## [Instructions for the task]
A word-for-word repeat of all the data is the goal.

## [Supplied material]
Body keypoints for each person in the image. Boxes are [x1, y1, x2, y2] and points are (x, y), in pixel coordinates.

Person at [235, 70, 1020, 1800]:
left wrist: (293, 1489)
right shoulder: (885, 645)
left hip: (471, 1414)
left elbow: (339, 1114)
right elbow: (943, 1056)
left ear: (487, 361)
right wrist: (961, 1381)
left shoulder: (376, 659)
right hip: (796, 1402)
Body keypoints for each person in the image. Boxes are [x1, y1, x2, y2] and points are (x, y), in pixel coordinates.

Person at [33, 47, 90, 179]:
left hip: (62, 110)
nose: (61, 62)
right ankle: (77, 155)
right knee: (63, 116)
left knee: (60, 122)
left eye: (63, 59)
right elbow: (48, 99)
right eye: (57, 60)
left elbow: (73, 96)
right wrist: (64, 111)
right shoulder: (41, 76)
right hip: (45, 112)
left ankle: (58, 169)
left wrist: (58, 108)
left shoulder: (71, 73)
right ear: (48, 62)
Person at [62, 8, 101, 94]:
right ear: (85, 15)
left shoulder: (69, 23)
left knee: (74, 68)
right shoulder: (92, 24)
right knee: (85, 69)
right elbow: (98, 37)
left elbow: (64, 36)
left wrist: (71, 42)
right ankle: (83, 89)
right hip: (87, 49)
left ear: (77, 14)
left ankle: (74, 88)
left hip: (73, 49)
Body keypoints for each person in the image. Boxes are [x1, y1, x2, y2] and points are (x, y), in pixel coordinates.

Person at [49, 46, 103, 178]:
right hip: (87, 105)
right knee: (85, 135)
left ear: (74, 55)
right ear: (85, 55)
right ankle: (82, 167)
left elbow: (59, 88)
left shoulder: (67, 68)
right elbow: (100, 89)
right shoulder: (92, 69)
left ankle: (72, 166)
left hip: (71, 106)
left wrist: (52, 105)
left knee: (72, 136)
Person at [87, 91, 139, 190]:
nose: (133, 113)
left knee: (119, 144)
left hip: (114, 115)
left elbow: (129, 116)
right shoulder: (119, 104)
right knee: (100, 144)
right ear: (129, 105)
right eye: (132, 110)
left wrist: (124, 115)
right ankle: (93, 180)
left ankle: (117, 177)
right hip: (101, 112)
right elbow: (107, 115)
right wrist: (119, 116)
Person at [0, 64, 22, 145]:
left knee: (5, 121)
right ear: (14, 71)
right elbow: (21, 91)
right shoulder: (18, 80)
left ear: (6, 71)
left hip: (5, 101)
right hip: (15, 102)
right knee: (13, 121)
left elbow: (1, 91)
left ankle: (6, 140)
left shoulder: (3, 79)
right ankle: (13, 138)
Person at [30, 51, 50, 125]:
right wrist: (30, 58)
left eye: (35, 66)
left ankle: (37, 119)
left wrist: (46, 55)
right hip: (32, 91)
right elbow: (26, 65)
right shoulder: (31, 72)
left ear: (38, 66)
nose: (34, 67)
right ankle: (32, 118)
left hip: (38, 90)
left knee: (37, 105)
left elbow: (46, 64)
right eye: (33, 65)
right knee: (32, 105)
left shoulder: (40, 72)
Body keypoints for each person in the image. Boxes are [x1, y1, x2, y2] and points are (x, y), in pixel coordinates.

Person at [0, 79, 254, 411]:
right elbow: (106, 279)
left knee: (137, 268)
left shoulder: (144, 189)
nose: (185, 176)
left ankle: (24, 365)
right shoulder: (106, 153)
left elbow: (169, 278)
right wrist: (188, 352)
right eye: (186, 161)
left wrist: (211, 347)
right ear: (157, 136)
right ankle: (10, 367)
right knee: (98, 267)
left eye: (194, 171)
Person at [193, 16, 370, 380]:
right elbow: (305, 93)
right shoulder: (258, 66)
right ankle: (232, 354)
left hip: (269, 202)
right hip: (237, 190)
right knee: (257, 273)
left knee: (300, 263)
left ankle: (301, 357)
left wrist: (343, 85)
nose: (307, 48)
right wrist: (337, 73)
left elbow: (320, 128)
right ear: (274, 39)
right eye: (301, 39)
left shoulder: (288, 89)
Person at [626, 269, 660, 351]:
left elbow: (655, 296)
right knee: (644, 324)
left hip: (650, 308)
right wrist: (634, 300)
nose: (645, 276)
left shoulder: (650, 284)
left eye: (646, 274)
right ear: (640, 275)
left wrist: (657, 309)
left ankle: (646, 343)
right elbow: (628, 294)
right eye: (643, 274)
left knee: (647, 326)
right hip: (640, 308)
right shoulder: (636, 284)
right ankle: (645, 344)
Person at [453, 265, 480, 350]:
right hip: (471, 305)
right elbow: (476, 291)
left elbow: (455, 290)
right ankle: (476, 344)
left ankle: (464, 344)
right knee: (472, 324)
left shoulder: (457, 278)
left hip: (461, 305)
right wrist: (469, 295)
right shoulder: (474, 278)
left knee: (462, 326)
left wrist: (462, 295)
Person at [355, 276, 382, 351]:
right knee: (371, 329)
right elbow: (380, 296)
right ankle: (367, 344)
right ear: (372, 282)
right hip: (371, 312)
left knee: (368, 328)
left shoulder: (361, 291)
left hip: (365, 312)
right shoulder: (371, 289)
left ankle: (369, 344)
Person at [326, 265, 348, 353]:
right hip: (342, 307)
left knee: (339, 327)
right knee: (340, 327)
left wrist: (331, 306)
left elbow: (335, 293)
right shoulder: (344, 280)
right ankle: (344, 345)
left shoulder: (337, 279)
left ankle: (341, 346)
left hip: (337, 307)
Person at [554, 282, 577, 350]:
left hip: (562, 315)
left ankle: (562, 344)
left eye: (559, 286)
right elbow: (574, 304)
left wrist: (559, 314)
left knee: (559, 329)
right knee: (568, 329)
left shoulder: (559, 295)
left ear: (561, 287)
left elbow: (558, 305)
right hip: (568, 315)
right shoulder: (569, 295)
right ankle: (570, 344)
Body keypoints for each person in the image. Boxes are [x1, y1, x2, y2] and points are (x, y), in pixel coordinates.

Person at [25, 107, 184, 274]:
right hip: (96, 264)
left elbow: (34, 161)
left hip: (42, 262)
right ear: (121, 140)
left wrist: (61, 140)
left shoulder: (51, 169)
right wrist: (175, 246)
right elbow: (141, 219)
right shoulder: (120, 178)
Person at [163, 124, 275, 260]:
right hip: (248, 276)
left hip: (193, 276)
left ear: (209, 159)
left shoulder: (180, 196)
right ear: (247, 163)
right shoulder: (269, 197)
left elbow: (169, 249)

## [Worked solution]
Body keypoints for each person in the image. Boxes are [x1, y1, x2, y2] and points are (x, y), in pixel coordinates.

Person at [235, 70, 1020, 1800]:
left wrist: (293, 1489)
right shoulder: (885, 645)
left hip: (471, 1414)
left elbow: (339, 1114)
right elbow: (943, 1056)
left ear: (487, 361)
right wrist: (961, 1381)
left shoulder: (376, 659)
right hip: (796, 1402)
Body keypoints for each person in the image. Boxes are [x1, y1, x2, y2] and points are (x, y), in pixel coordinates.

Person at [33, 47, 90, 179]:
left hip: (62, 110)
nose: (61, 62)
right ankle: (77, 155)
right knee: (63, 116)
left knee: (60, 122)
left eye: (63, 59)
right elbow: (48, 99)
right eye: (57, 60)
left elbow: (73, 96)
right wrist: (64, 111)
right shoulder: (41, 76)
right hip: (45, 112)
left ankle: (58, 169)
left wrist: (58, 108)
left shoulder: (71, 73)
right ear: (48, 62)
Person at [62, 8, 101, 94]:
right ear: (85, 15)
left shoulder: (69, 23)
left knee: (74, 68)
right shoulder: (92, 24)
right knee: (85, 69)
right elbow: (98, 37)
left elbow: (64, 36)
left wrist: (71, 42)
right ankle: (83, 89)
right hip: (87, 49)
left ear: (77, 14)
left ankle: (74, 88)
left hip: (73, 49)
Body keypoints for each person in the image. Boxes are [x1, y1, x2, y2] and points are (x, y), in pixel coordinates.

Person at [49, 46, 103, 178]:
right hip: (87, 105)
right knee: (85, 135)
left ear: (74, 55)
right ear: (85, 55)
right ankle: (82, 167)
left elbow: (59, 88)
left shoulder: (67, 68)
right elbow: (100, 89)
right shoulder: (92, 69)
left ankle: (72, 166)
left hip: (71, 106)
left wrist: (52, 105)
left knee: (72, 136)
Person at [87, 91, 139, 190]:
nose: (133, 113)
left knee: (119, 144)
left hip: (114, 115)
left elbow: (129, 116)
right shoulder: (119, 104)
right knee: (100, 144)
right ear: (129, 105)
right eye: (132, 110)
left wrist: (124, 115)
right ankle: (93, 180)
left ankle: (117, 177)
right hip: (101, 112)
right elbow: (107, 115)
right wrist: (119, 116)
Person at [0, 64, 22, 145]:
left knee: (5, 121)
right ear: (14, 71)
right elbow: (21, 91)
right shoulder: (18, 80)
left ear: (6, 71)
left hip: (5, 101)
right hip: (15, 102)
right knee: (13, 121)
left elbow: (1, 91)
left ankle: (6, 140)
left shoulder: (3, 79)
right ankle: (13, 138)
Person at [30, 51, 50, 125]:
right wrist: (30, 58)
left eye: (35, 66)
left ankle: (37, 119)
left wrist: (46, 55)
right hip: (32, 91)
right elbow: (26, 65)
right shoulder: (31, 72)
left ear: (38, 66)
nose: (34, 67)
right ankle: (32, 118)
left hip: (38, 90)
left knee: (37, 105)
left elbow: (46, 64)
right eye: (33, 65)
right knee: (32, 105)
left shoulder: (40, 72)
Body keypoints for each person in the image. Boxes are [x1, y1, x2, y2] and points are (x, y), in pixel coordinates.

Person at [0, 79, 254, 411]:
right elbow: (106, 279)
left knee: (137, 268)
left shoulder: (144, 189)
nose: (185, 176)
left ankle: (24, 365)
right shoulder: (106, 153)
left elbow: (169, 278)
right wrist: (188, 352)
right eye: (186, 161)
left wrist: (211, 347)
right ear: (157, 136)
right ankle: (10, 367)
right knee: (98, 267)
left eye: (194, 171)
Person at [193, 16, 370, 380]:
right elbow: (305, 93)
right shoulder: (258, 66)
right ankle: (232, 354)
left hip: (269, 202)
right hip: (237, 190)
right knee: (257, 273)
left knee: (300, 263)
left ankle: (301, 357)
left wrist: (343, 85)
nose: (307, 48)
right wrist: (337, 73)
left elbow: (320, 128)
right ear: (274, 39)
right eye: (301, 39)
left shoulder: (288, 89)
Person at [626, 269, 660, 351]:
left elbow: (655, 296)
right knee: (644, 324)
left hip: (650, 308)
right wrist: (634, 300)
nose: (645, 276)
left shoulder: (650, 284)
left eye: (646, 274)
right ear: (640, 275)
left wrist: (657, 309)
left ankle: (646, 343)
right elbow: (628, 294)
right eye: (643, 274)
left knee: (647, 326)
right hip: (640, 308)
right shoulder: (636, 284)
right ankle: (645, 344)
Person at [453, 265, 480, 350]:
right hip: (471, 305)
right elbow: (476, 291)
left elbow: (455, 290)
right ankle: (476, 344)
left ankle: (464, 344)
right knee: (472, 324)
left shoulder: (457, 278)
left hip: (461, 305)
right wrist: (469, 295)
right shoulder: (474, 278)
left knee: (462, 326)
left wrist: (462, 295)
Person at [355, 276, 382, 351]:
right knee: (371, 329)
right elbow: (380, 296)
right ankle: (367, 344)
right ear: (372, 282)
right hip: (371, 312)
left knee: (368, 328)
left shoulder: (361, 291)
left hip: (365, 312)
right shoulder: (371, 289)
left ankle: (369, 344)
Person at [326, 265, 348, 353]:
right hip: (342, 307)
left knee: (339, 327)
right knee: (340, 327)
left wrist: (331, 306)
left elbow: (335, 293)
right shoulder: (344, 280)
right ankle: (344, 345)
left shoulder: (337, 279)
left ankle: (341, 346)
left hip: (337, 307)
Person at [554, 282, 577, 350]:
left hip: (562, 315)
left ankle: (562, 344)
left eye: (559, 286)
right elbow: (574, 304)
left wrist: (559, 314)
left knee: (559, 329)
right knee: (568, 329)
left shoulder: (559, 295)
left ear: (561, 287)
left elbow: (558, 305)
right hip: (568, 315)
right shoulder: (569, 295)
right ankle: (570, 344)
Body keypoints for each person in the image. Boxes are [x1, y1, x2, y2] and points are (x, y), in pixel coordinates.

Person at [25, 107, 184, 274]:
right hip: (96, 264)
left elbow: (34, 161)
left hip: (42, 262)
right ear: (121, 140)
left wrist: (61, 140)
left shoulder: (51, 169)
right wrist: (175, 246)
right elbow: (141, 219)
right shoulder: (120, 178)
Person at [163, 124, 275, 260]:
right hip: (248, 276)
left hip: (193, 276)
left ear: (209, 159)
left shoulder: (180, 196)
right ear: (247, 163)
right shoulder: (269, 197)
left elbow: (169, 249)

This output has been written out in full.